Monday, January 3, 2011

1/3 Kundera on Beethoven Op.110

Milan Kundera writes about Beethoven's late piano sonata Opus 110:

The Dream of Total Heritage in Beethoven (excerpt)

"...The op.110 sonata amazes me even more (than the Op.106): the fugue is part of the third (final) movement; it is introduced by a short passage of a few bars marked recitative (the melody loses its song-like quality here and becomes speech)... Then comes a composition in four parts. The 1st: an arioso (entirely homophonic, a melody una corda (softly) accompanied by chords in the left hand, mood classically serene); the 2nd: a fugue; 3rd: a variation on that arioso (the same melody turns expressive, plaintive; the mood romantically torn apart); the 4th: a continuation of that fugue, with the theme inverted (it moves from piano to forte and in the four last bars becomes entirely homophonic, without a trace of polyphony).

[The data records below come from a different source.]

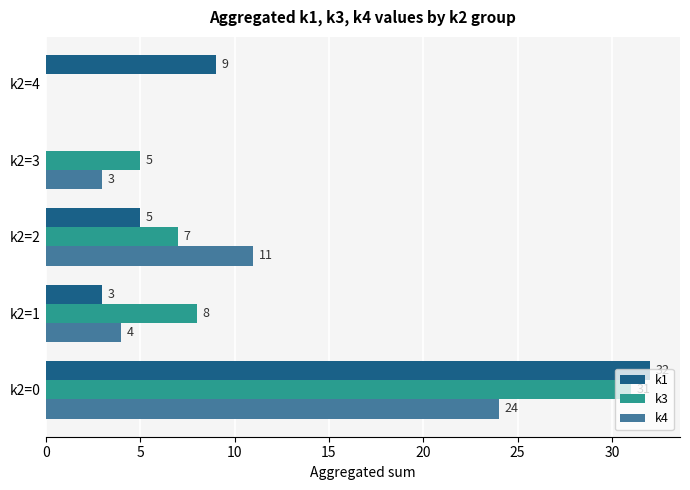

What is the sum of all k4 values?

42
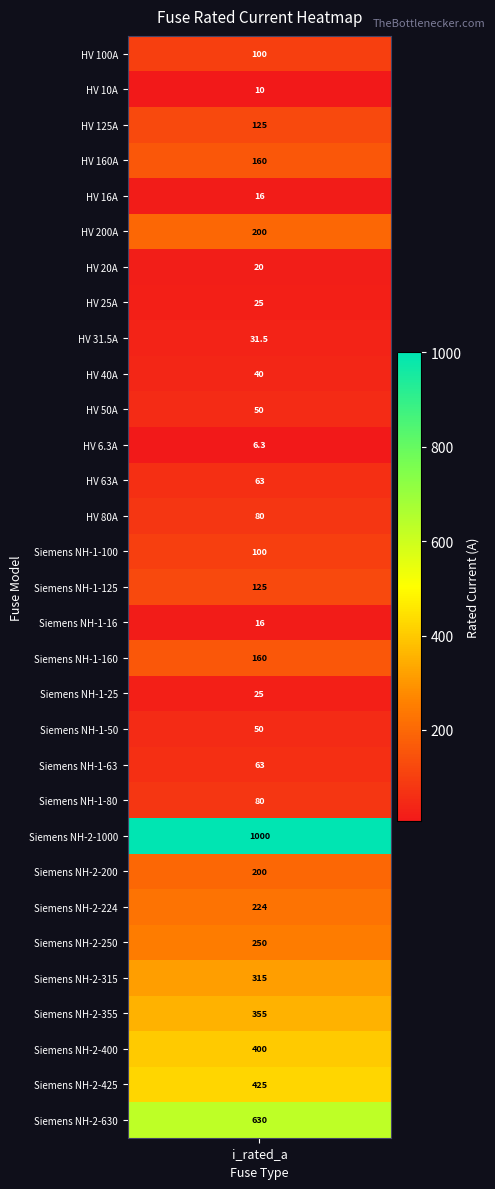

Where is the data nearest to the value 503?

Siemens NH-2-425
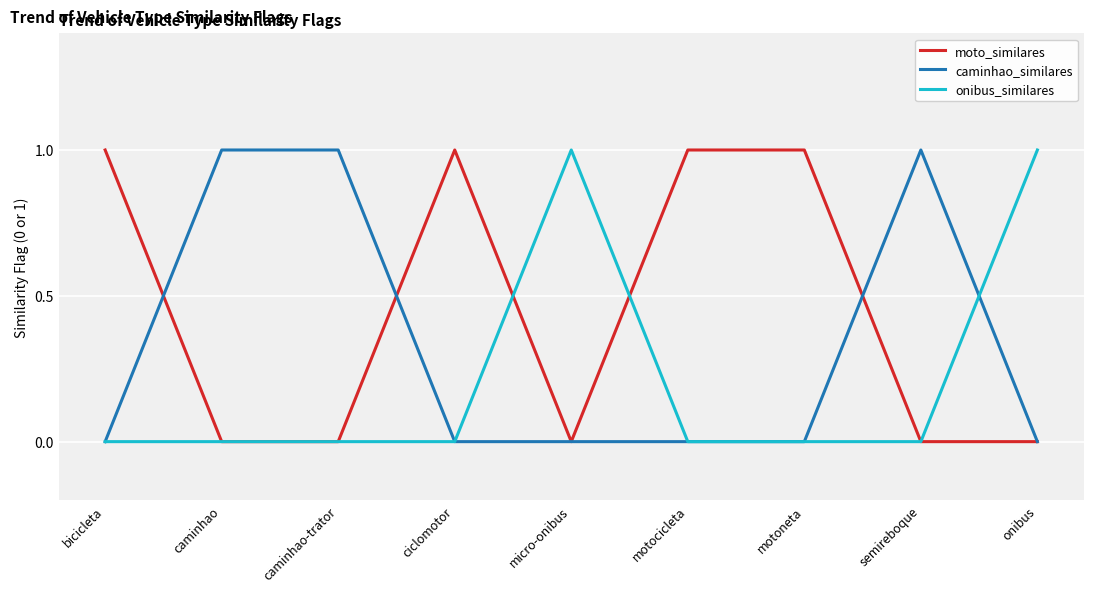

What is the difference between the maximum and minimum values in the moto_similares series?

1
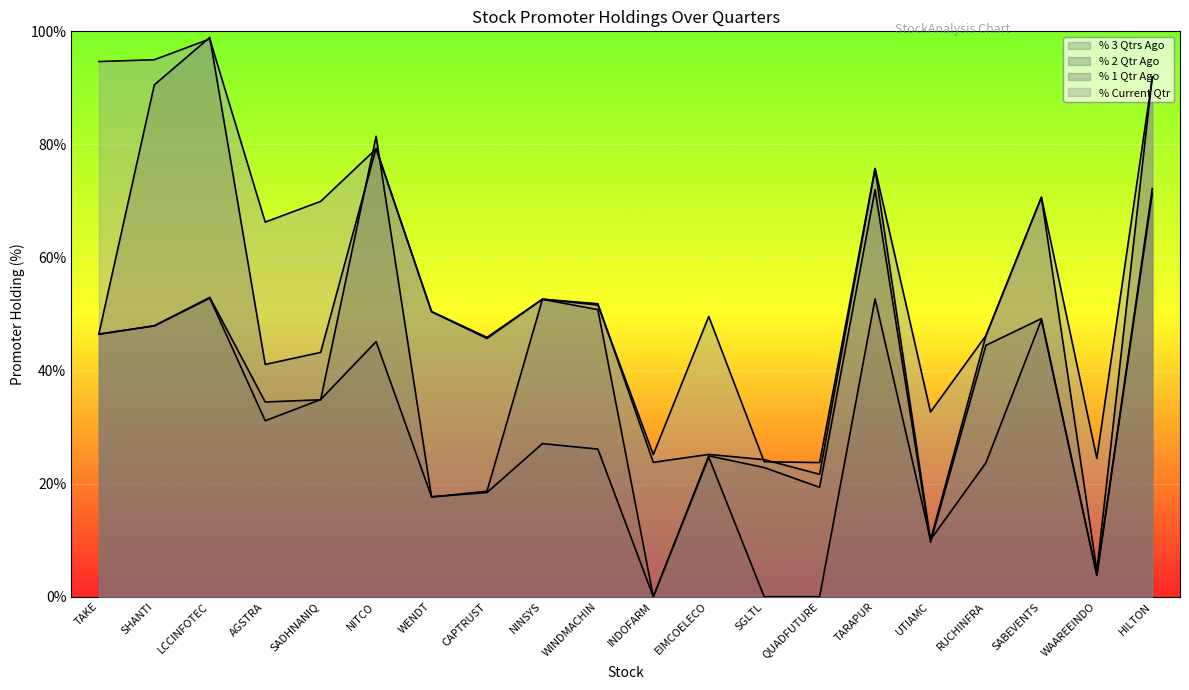

At SABEVENTS, list the series in order from smallest to largest.

% 3 Qtrs Ago, % 2 Qtr Ago, % Current Qtr, % 1 Qtr Ago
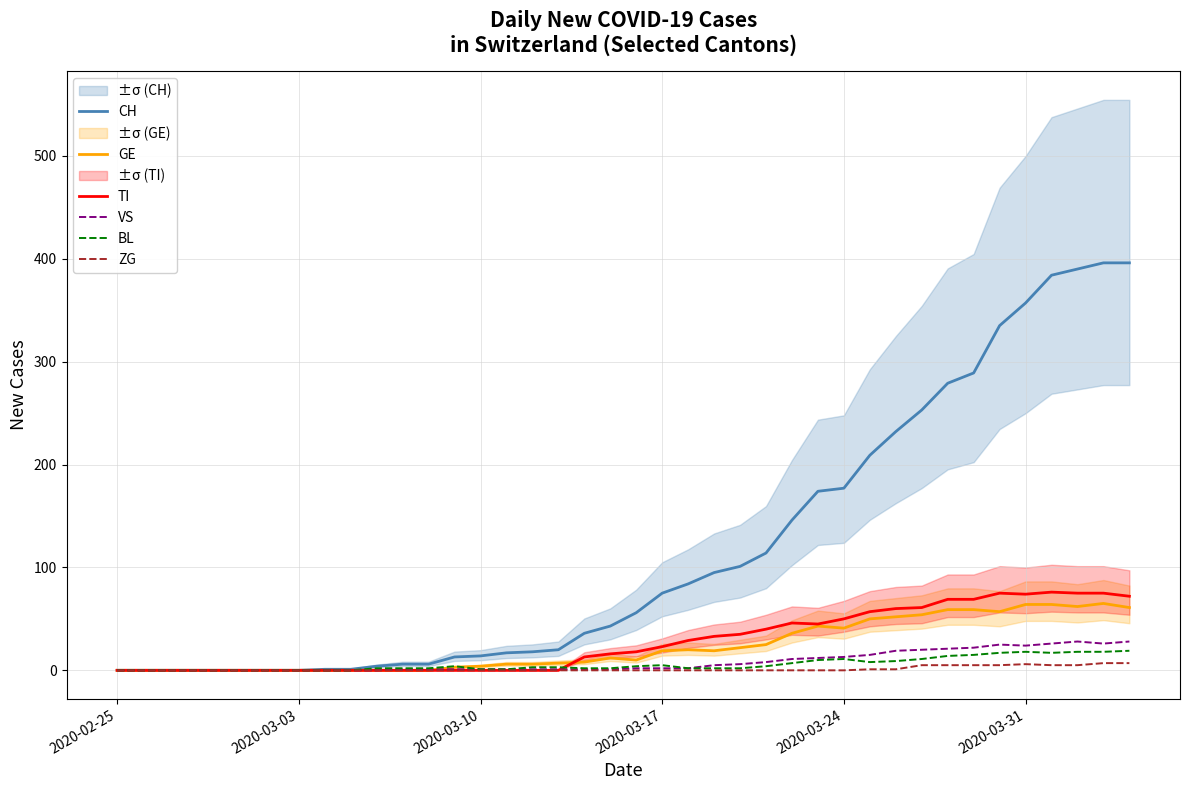

What is the difference between the maximum and minimum values in the BL series?

19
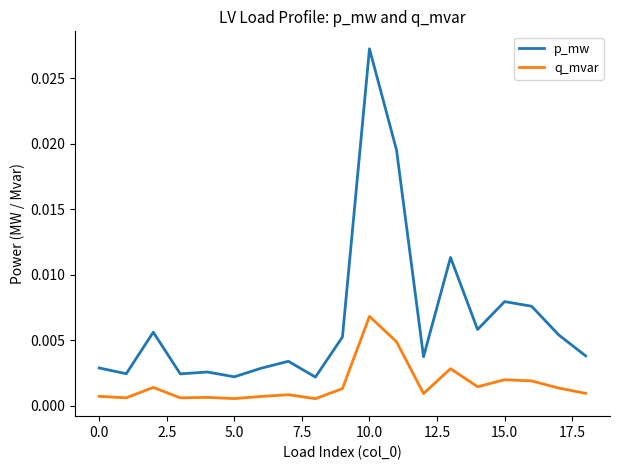

Which series has the largest total across all categories?

p_mw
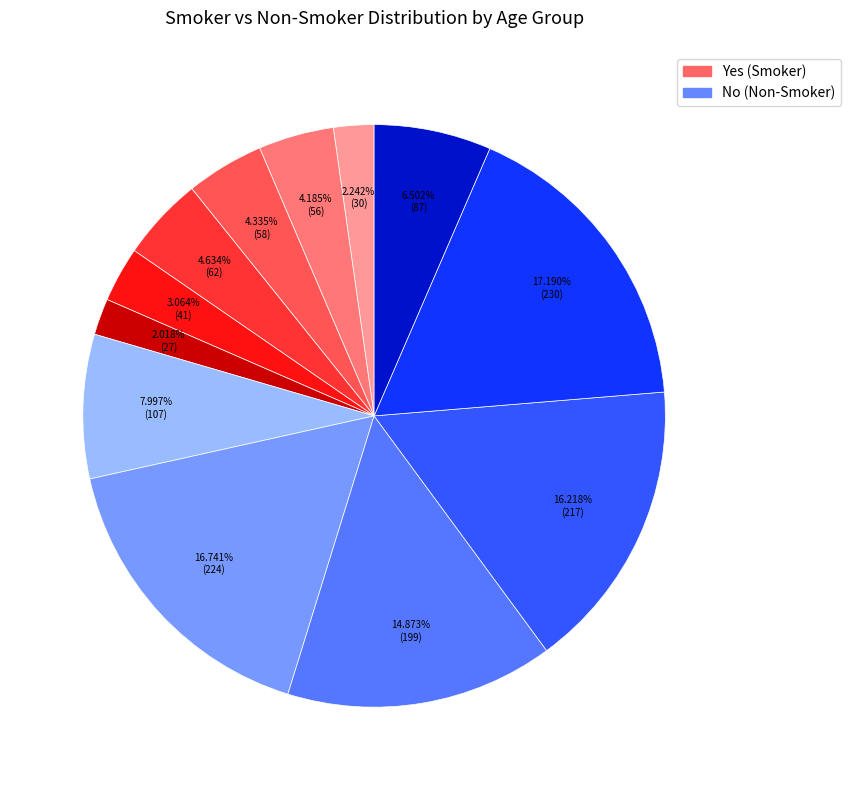

Is there any slice that represents more than half of the pie?

No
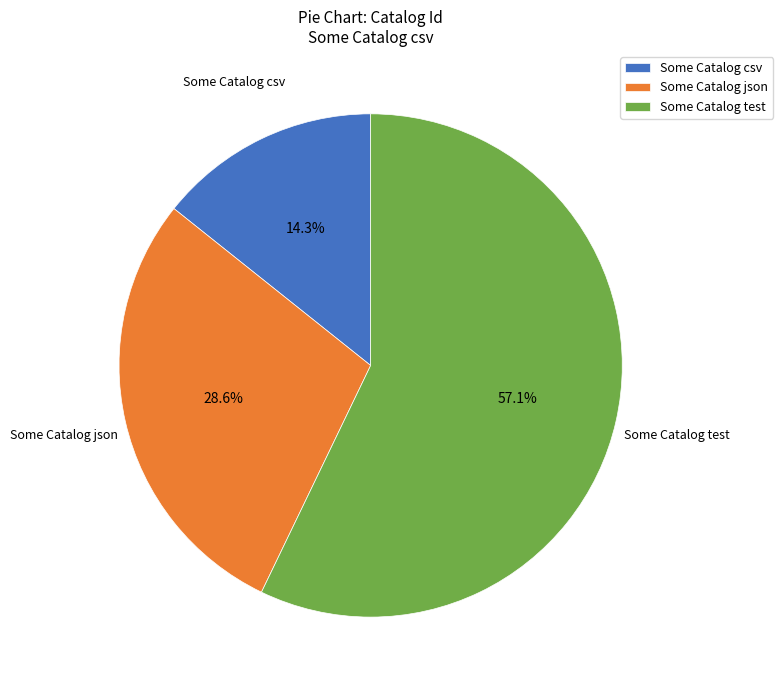

Which category has the biggest portion of the pie?

Some Catalog test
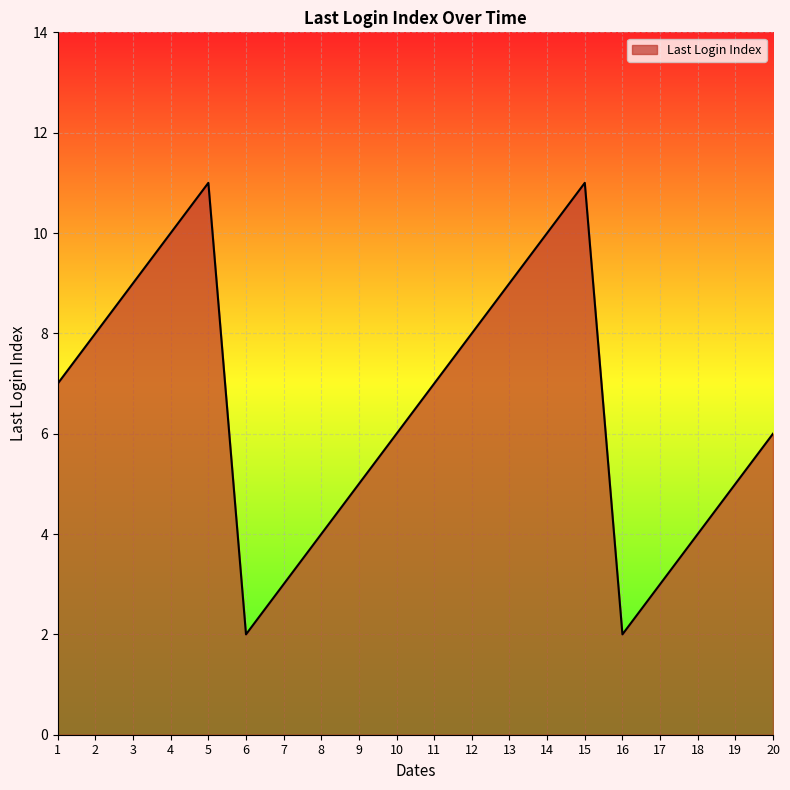

Does the chart display data point markers on the line(s)?

No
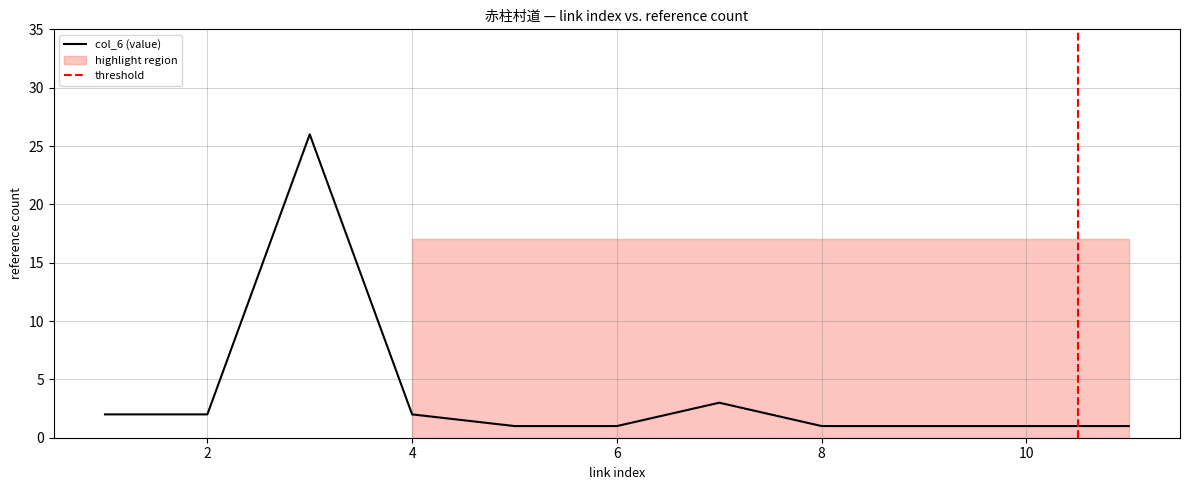

True or false: col_6 (value) has a value of 2 at 4.

True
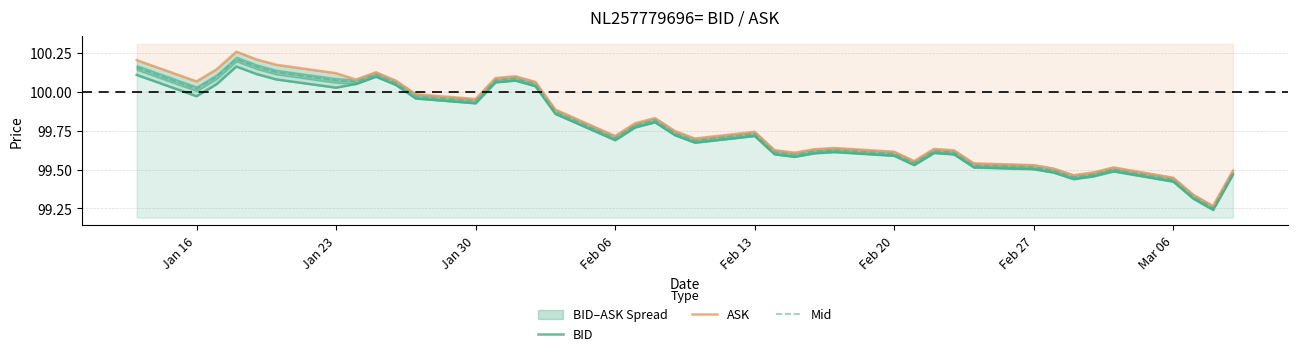

What is the sum of all Mid values?

3990.8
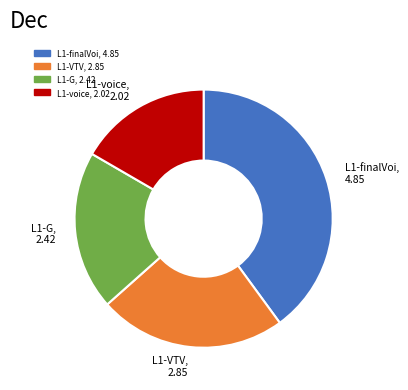

Is there a majority slice in this chart?

No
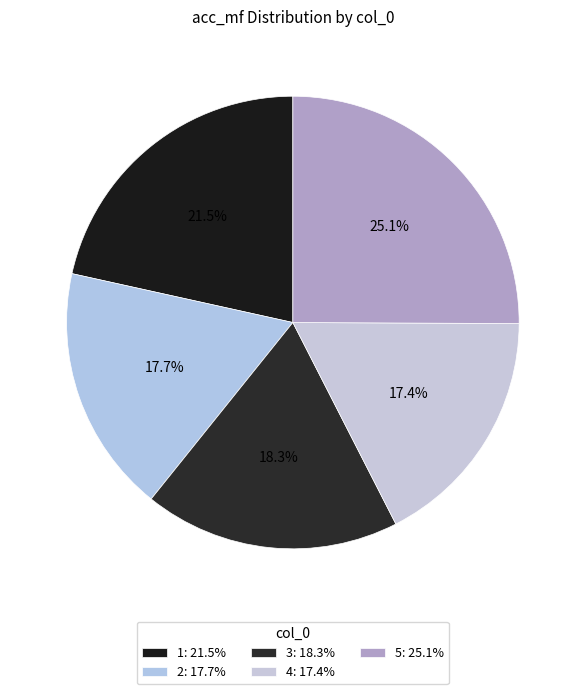

How many segments does this pie chart have?

5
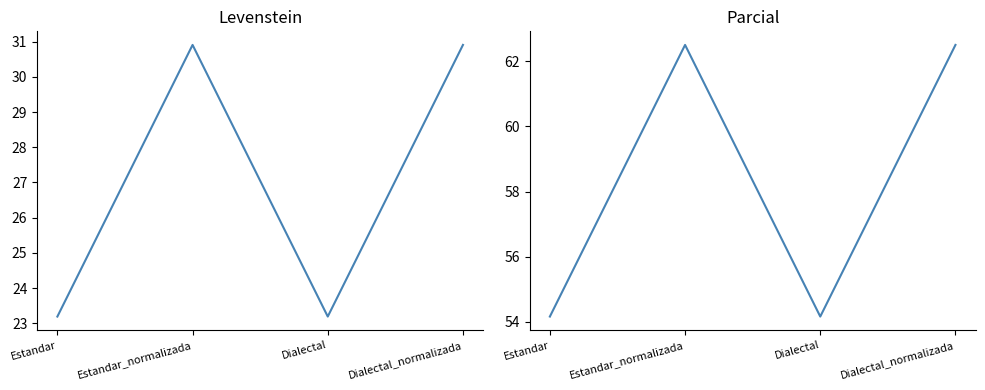

True or false: Levenstein has more than 0 interior local peaks.

True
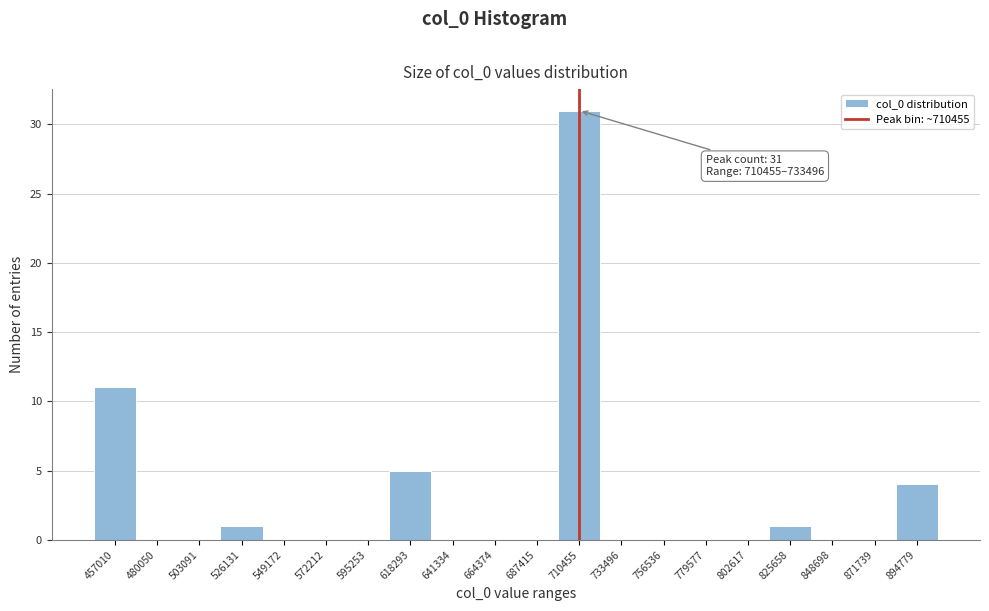

Reading left to right, extract all data points from this chart.

457010=11	480050=0	503091=0	526131=1	549172=0	572212=0	595253=0	618293=5	641334=0	664374=0	687415=0	710455=31	733496=0	756536=0	779577=0	802617=0	825658=1	848698=0	871739=0	894779=4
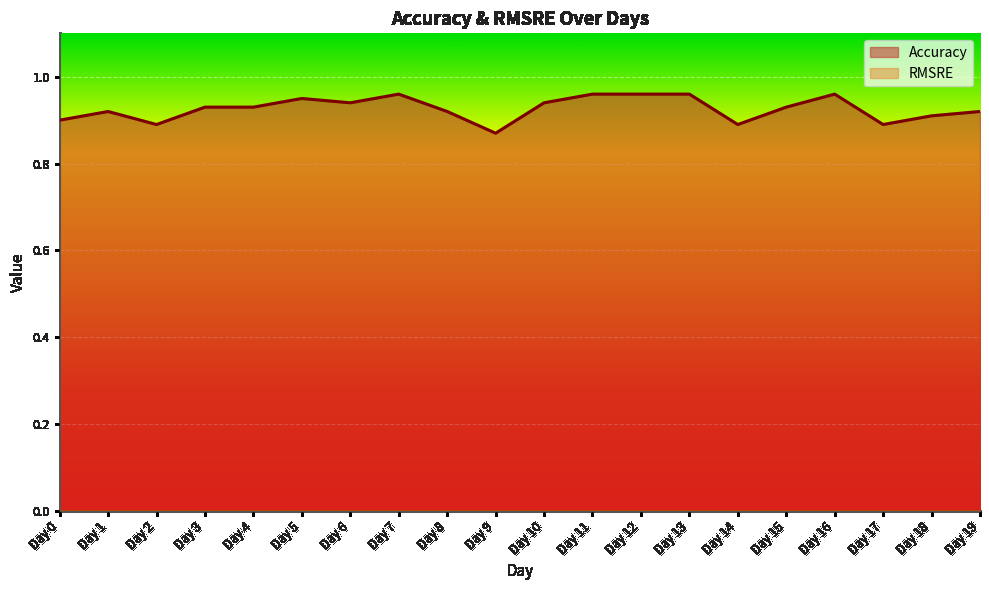

Where is the first local maximum?

Day 1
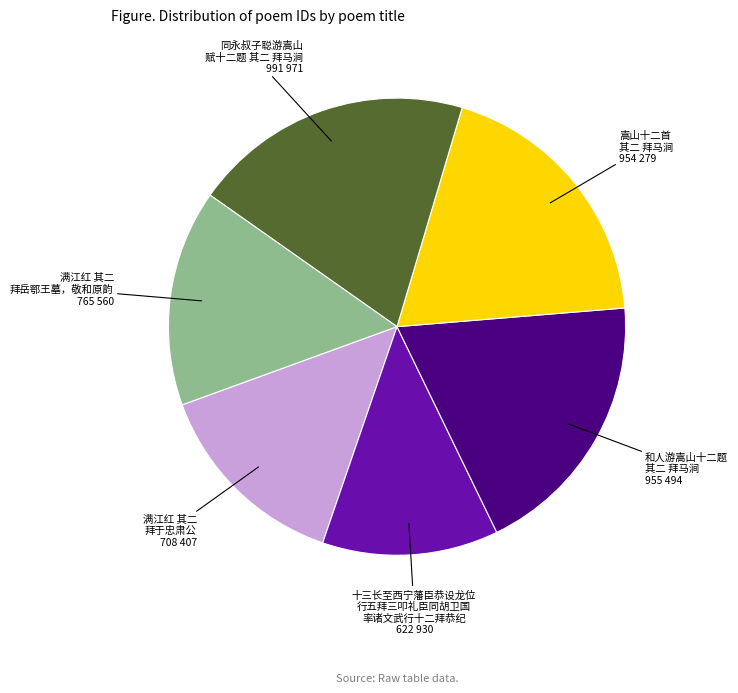

Which category has the biggest portion of the pie?

同永叔子聪游嵩山 赋十二题 其二 拜马涧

So within its brief ten-minute span, this third movement (including its short recitative prologue) is notable for its extraordinary heterogeneity of emotion and form; yet the listener does not realize this, because the complexity seems so natural and simple. (Let that be a lesson: the formal innovations of the great masters always have a certain discreetness about them; such is true perfection; only among the small masters does novelty seek to call attention to itself.)

Bringing the fugue (the model form of polyphony) into the sonata (the model form of classical music), Beethoven seems to have laid his hand on the scar left by the passage between two great periods: the one stretching from the earliest polyphony in the twelfth century up to Bach, and the next one grounded in what we have come to term “homophony.” As if he had wondered: is the legacy of polyphony still mine?... and how could the serene spirit of polyphony resist the emotional subjectivity of the music born of classicism? can two such opposite conceptions of music co-exist? ...I imagine that Beethoven wrote his sonatas dreaming he was heir to the whole of European music since its beginnings."

Piano Sonata Op. 110 3rd Movement - Rudolf Serkin 1987
Adagio intro at 0:00
Recitative starts at 0:30 
Arioso at 1:26
Fugue at 3:22
Arioso Var 6:00
Fugue continued 8:26



Interesting thoughts.  Beethoven is usually credited as bridging the classical and the romantic periods in classical music, but Kundera later here gives B. credit for summing up the whole history of music in one miovement (kind of)!  Actually B goes right up to the present IMHO - some late Beethoven works certainly fit right in with Prokofiev and Bartok...not to mention the recent Stockhausen/Beethoven double concert....

More on this endlessly fascinating piano sonata in some previous posts here and here.

1 comment:

  1. That performance of the last movement of Op.110 is tremendous. He is living through the music as in his ever changing expressions. I am fascinated by this sonata, which seems to say so much of Beethoven's life. Many thanks.